Mohammed Jalil/European Pressphoto Agency
Iraqis inspected the wreckage after a car bomb
exploded in Baghdad Saturday. The bomb, which
was apparently intended to strike an Iraqi police patrol,
killed a civilian and wounded three police officers.
Bush Plan for Iraq Requests More Troops and More Jobs
By DAVID E. SANGER
Published: January 7, 2007
WASHINGTON, Jan. 6 — President Bush’s new Iraq strategy calls for a rapid influx of forces that could add as many as 20,000 American combat troops to Baghdad, supplemented with a jobs program costing as much as $1 billion intended to employ Iraqis in projects including painting schools and cleaning streets, according to American officials who are piecing together the last parts of the initiative.

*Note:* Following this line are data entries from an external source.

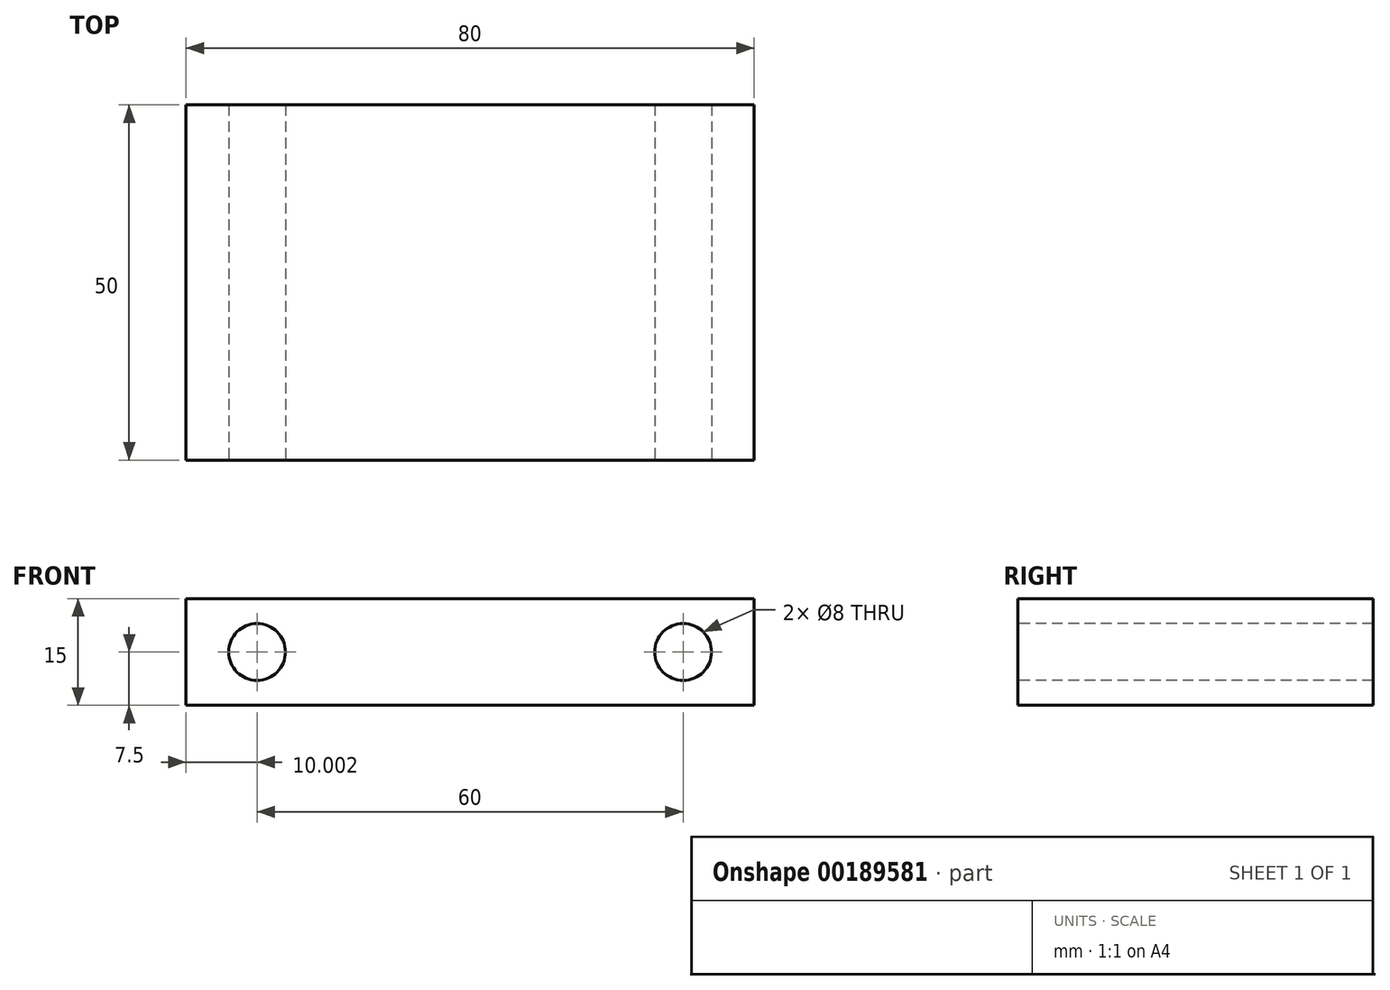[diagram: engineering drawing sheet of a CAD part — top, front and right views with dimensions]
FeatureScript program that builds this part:
annotation { "Feature Type Name" : "Feature", "Feature Type Description" : "" }
export const myFeature = defineFeature(function(context is Context, id is Id, definition is map)
    precondition{}
    {
        {
            var Q0;
            Q0=qCreatedBy(makeId("Top.planeOp"),FACE);
            var sketch = newSketch(context, id + "F0", { "sketchPlane" : qUnion([Q0])});
            skLineSegment(sketch, "E0.bottom", {"start": v(-45.7, 25.7) * mm, "end": v(34.3, 25.7) * mm});
            skLineSegment(sketch, "E0.top", {"start": v(-45.7, -24.3) * mm, "end": v(34.3, -24.3) * mm});
            skLineSegment(sketch, "E0.left", {"start": v(-45.7, 25.7) * mm, "end": v(-45.7, -24.3) * mm});
            skLineSegment(sketch, "E0.right", {"start": v(34.3, 25.7) * mm, "end": v(34.3, -24.3) * mm});
            skSolve(sketch);
        }
        {
            var Q0;
            Q0=makeQuery(id+"F0.imprint","IMPRINT",FACE,{"disambiguationData":[TD([[makeQuery(id+"F0.imprint","IMPRINT",EDGE,{"derivedFrom":sQuery(id+"F0.wireOp",EDGE,"E0.bottom")}),-1.0]])]});
            extrude(context, id + "F1", {"entities" : qUnion([Q0]), "depth" : 15 * mm});
        }
        {
            var Q0;
            Q0=makeQuery(id+"F1.opExtrude","SWEPT_FACE",FACE,{"disambiguationData":[OSD([sQuery(id+"F0.wireOp",EDGE,"E0.top")])]});
            var sketch = newSketch(context, id + "F2", { "sketchPlane" : qUnion([Q0])});
            skCircle(sketch, "E1", {"center": v(-35.7, 7.5) * mm, "radius": 4 * mm});
            skCircle(sketch, "E2", {"center": v(24.3, 7.5) * mm, "radius": 4 * mm});
            skSolve(sketch);
        }
        {
            var Q0;
            Q0 = qSketchRegion(id + "F2", true);
            extrude(context, id + "F3", {"entities" : qUnion([Q0]), "operationType" : NewBodyOperationType.REMOVE, "oppositeDirection" : true, "depth" : 50 * mm});
        }
    });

The American officials said Iraq’s prime minister, Nuri Kamal al-Maliki, formally agreed in a long teleconference on Thursday with Mr. Bush to match the American troop increase, made up of five combat brigades that would go in at a rate of roughly one a month, by sending three more Iraqi brigades to Baghdad over the next month and a half.
Nonetheless, even in outlining the plan, some American officials acknowledged deep skepticism about whether the new plan could succeed.
They said two-thirds of the promised Iraqi force would consist of Kurdish pesh merga units to be sent from northern Iraq, and they said some doubts remained about whether they would show up in Baghdad and were truly committed to quelling sectarian fighting.
The call for an increase in troops would also put Mr. Bush in direct confrontation with the leaders of the new Democratic Congress, who said in a letter to the president on Friday that the United States should move instead toward a phased withdrawal of American troops, to begin in the next four months.
Mr. Bush is expected to make the plan public in coming days, probably in a speech to the country on Wednesday that will cast the initiative as a joint effort by the United States and Iraq to reclaim control of Baghdad neighborhoods racked by sectarian violence. Officials said Mr. Bush was likely to be vague on the question of how long the additional American forces would remain on the streets of Baghdad. But they said American planners intended for the push to last for less than a year.
A crucial element of the plan would include more than doubling the State Department’s reconstruction efforts throughout the country, an initiative intended by the administration to signal that the new strategy would emphasize rebuilding as much as fighting.
But previous American reconstruction efforts in Iraq have failed to translate into support from the Iraqi population, and some Republicans as well as the new Democratic leadership in Congress have questioned if a troop increase would do more than postpone the inevitable and precarious moment when Iraqi forces have to stand on their own.
Congress has the power to halt the increases by cutting off money for Mr. Bush’s proposals. But some Democrats are torn about whether to press ahead with such a move for fear that it will appear that they are not supporting the troops.
When Mr. Bush gives his speech, he will cast much of the program as an effort to bolster Iraq’s efforts to take command over their own forces and territory, the American officials said. He will express confidence that Mr. Maliki is committed to bringing under control both the Sunni-led insurgency and the Shiite militias that have emerged as the source of most of the violence. Mr. Maliki picked up those themes in a speech in Baghdad on Saturday in which he said that multinational troops would support an Iraqi effort to secure the capital.
This plan is doomed. Kurds? In Baghdad fighting the Mahdi Army?